**Task to carry out:** Write each line exactly as it stands, from the line containing "strategies in services**" through the end of the data.

━━━━━ Recorded information ━━━━━

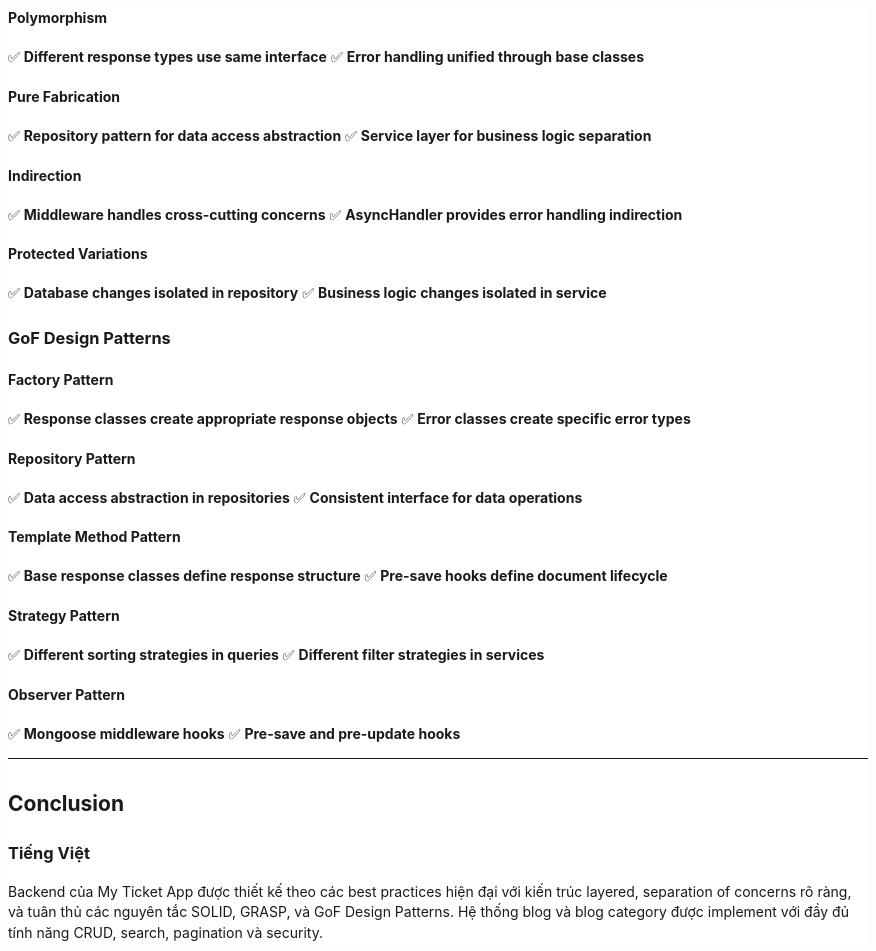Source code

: #### Polymorphism

✅ **Different response types use same interface**
✅ **Error handling unified through base classes**

#### Pure Fabrication

✅ **Repository pattern for data access abstraction**
✅ **Service layer for business logic separation**

#### Indirection

✅ **Middleware handles cross-cutting concerns**
✅ **AsyncHandler provides error handling indirection**

#### Protected Variations

✅ **Database changes isolated in repository**
✅ **Business logic changes isolated in service**

### GoF Design Patterns

#### Factory Pattern

✅ **Response classes create appropriate response objects**
✅ **Error classes create specific error types**

#### Repository Pattern

✅ **Data access abstraction in repositories**
✅ **Consistent interface for data operations**

#### Template Method Pattern

✅ **Base response classes define response structure**
✅ **Pre-save hooks define document lifecycle**

#### Strategy Pattern

✅ **Different sorting strategies in queries**
✅ **Different filter strategies in services**

#### Observer Pattern

✅ **Mongoose middleware hooks**
✅ **Pre-save and pre-update hooks**

---

## Conclusion

### Tiếng Việt

Backend của My Ticket App được thiết kế theo các best practices hiện đại với kiến trúc layered, separation of concerns rõ ràng, và tuân thủ các nguyên tắc SOLID, GRASP, và GoF Design Patterns. Hệ thống blog và blog category được implement với đầy đủ tính năng CRUD, search, pagination và security.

━━━━━

**Output:**
✅ **Different filter strategies in services**

#### Observer Pattern

✅ **Mongoose middleware hooks**
✅ **Pre-save and pre-update hooks**

---

## Conclusion

### Tiếng Việt

Backend của My Ticket App được thiết kế theo các best practices hiện đại với kiến trúc layered, separation of concerns rõ ràng, và tuân thủ các nguyên tắc SOLID, GRASP, và GoF Design Patterns. Hệ thống blog và blog category được implement với đầy đủ tính năng CRUD, search, pagination và security.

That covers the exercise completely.